Relevez chaque ligne des enregistrements ci-dessous qui contient la chaîne « EDGE ».

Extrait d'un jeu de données
☆ ☆ ☆ ☆ ☆ ☆ ☆

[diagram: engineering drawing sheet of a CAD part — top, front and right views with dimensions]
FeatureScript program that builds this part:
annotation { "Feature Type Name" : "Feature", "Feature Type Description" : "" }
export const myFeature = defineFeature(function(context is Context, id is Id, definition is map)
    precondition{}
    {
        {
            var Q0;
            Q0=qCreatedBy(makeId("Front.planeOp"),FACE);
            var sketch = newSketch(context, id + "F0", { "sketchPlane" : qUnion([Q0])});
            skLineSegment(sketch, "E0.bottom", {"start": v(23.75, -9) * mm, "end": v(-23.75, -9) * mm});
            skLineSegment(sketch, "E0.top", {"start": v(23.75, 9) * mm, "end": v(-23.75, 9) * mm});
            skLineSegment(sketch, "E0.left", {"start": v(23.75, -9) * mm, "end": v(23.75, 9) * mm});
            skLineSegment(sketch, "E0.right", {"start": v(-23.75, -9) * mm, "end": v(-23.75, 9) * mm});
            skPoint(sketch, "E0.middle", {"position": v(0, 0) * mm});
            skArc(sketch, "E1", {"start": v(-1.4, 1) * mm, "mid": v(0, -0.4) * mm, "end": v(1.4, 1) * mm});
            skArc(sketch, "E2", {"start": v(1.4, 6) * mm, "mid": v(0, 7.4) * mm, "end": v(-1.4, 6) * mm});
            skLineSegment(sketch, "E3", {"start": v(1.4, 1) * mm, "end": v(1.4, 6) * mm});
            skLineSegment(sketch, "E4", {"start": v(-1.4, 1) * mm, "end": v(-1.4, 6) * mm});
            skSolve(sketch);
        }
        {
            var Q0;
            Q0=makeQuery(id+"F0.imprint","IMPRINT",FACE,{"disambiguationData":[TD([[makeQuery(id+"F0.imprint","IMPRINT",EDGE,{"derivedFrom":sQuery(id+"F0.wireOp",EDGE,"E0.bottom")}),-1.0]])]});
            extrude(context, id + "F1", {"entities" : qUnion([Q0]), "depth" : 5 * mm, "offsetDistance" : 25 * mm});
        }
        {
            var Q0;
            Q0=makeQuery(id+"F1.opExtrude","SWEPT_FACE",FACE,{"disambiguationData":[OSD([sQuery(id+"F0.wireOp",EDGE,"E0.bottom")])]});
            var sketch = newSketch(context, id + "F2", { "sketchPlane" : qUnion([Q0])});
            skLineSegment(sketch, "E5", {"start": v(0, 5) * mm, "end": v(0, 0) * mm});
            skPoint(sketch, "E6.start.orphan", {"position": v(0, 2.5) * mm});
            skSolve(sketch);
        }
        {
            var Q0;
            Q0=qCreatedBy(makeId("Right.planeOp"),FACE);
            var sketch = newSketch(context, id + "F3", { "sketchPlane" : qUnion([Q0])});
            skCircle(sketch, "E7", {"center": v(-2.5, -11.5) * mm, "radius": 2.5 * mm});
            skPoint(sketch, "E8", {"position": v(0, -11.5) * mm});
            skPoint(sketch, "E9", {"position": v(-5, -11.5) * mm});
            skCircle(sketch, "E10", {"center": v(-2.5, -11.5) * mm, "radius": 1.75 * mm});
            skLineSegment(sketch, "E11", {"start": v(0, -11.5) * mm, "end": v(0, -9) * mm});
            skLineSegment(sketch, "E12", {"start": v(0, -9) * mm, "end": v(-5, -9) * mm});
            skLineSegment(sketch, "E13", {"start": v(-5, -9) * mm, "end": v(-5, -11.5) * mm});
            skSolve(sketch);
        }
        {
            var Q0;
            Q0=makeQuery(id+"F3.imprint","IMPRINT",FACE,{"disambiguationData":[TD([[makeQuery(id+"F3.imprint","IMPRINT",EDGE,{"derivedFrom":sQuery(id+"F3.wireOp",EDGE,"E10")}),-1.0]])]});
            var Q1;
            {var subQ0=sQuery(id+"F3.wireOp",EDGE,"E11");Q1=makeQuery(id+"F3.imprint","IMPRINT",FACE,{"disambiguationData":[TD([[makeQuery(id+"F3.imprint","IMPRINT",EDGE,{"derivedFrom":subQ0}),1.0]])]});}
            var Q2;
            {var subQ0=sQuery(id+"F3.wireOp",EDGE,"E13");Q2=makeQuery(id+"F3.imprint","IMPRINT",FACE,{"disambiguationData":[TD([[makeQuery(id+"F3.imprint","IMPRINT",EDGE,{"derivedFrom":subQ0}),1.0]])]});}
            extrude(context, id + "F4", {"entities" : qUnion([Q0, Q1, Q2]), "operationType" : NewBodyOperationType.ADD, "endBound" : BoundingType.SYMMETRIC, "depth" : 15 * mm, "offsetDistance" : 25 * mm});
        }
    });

☆ ☆ ☆ ☆ ☆ ☆ ☆

▶ [Réponse complète]
            Q0=makeQuery(id+"F0.imprint","IMPRINT",FACE,{"disambiguationData":[TD([[makeQuery(id+"F0.imprint","IMPRINT",EDGE,{"derivedFrom":sQuery(id+"F0.wireOp",EDGE,"E0.bottom")}),-1.0]])]});
            Q0=makeQuery(id+"F1.opExtrude","SWEPT_FACE",FACE,{"disambiguationData":[OSD([sQuery(id+"F0.wireOp",EDGE,"E0.bottom")])]});
            Q0=makeQuery(id+"F3.imprint","IMPRINT",FACE,{"disambiguationData":[TD([[makeQuery(id+"F3.imprint","IMPRINT",EDGE,{"derivedFrom":sQuery(id+"F3.wireOp",EDGE,"E10")}),-1.0]])]});
            {var subQ0=sQuery(id+"F3.wireOp",EDGE,"E11");Q1=makeQuery(id+"F3.imprint","IMPRINT",FACE,{"disambiguationData":[TD([[makeQuery(id+"F3.imprint","IMPRINT",EDGE,{"derivedFrom":subQ0}),1.0]])]});}
            {var subQ0=sQuery(id+"F3.wireOp",EDGE,"E13");Q2=makeQuery(id+"F3.imprint","IMPRINT",FACE,{"disambiguationData":[TD([[makeQuery(id+"F3.imprint","IMPRINT",EDGE,{"derivedFrom":subQ0}),1.0]])]});}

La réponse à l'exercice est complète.